## [Richiesta]
Modifica tutti i record qui sotto sostituendo "value" con "amount" e lasciando invariato il resto del testo. Ometti le immagini dalla risposta.

## [Dati di partenza]
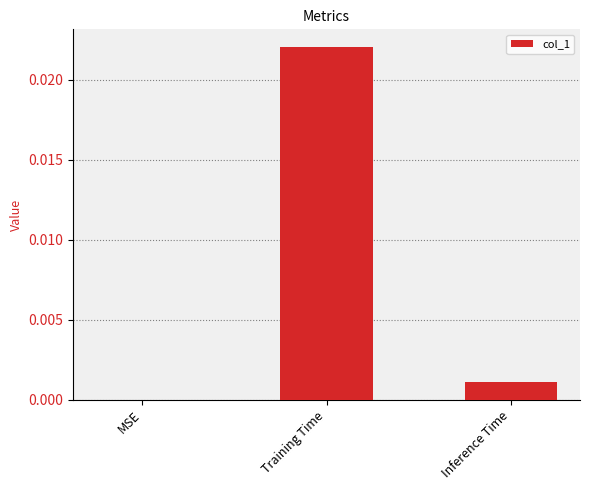

Which has a higher value, Training Time or MSE?

Training Time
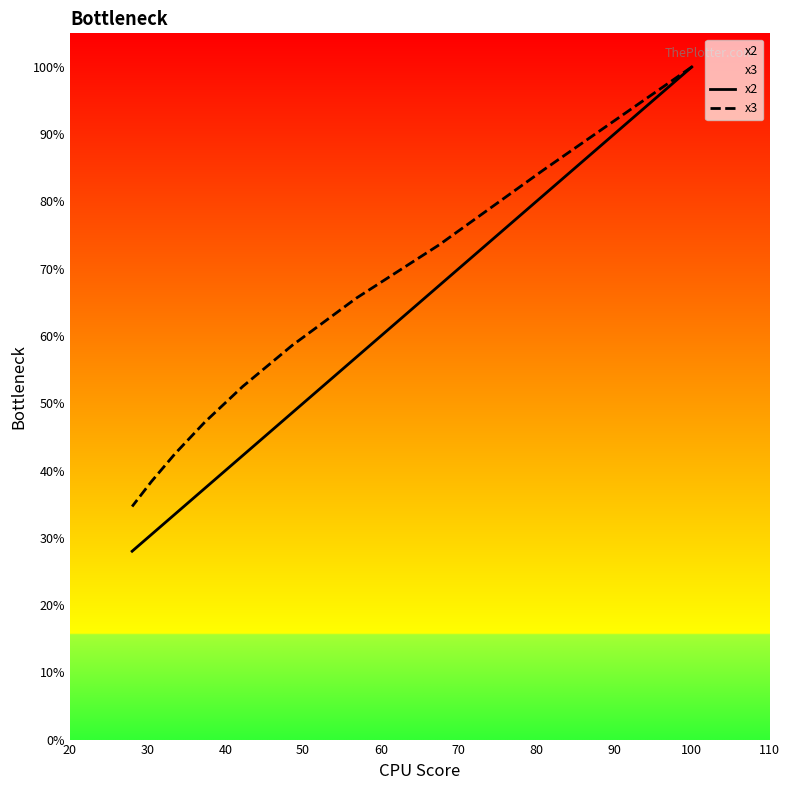

What is the smallest value displayed?

28.0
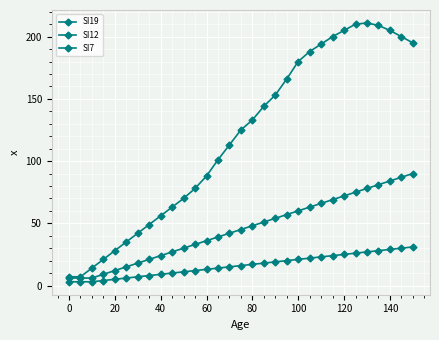

List the series in order of their overall mean, highest first.

SI19, SI12, SI7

## [Compito svolto]
Which has a higher amount, Training Time or MSE?

Training Time

What is the smallest amount displayed?

28.0

List the series in order of their overall mean, highest first.

SI19, SI12, SI7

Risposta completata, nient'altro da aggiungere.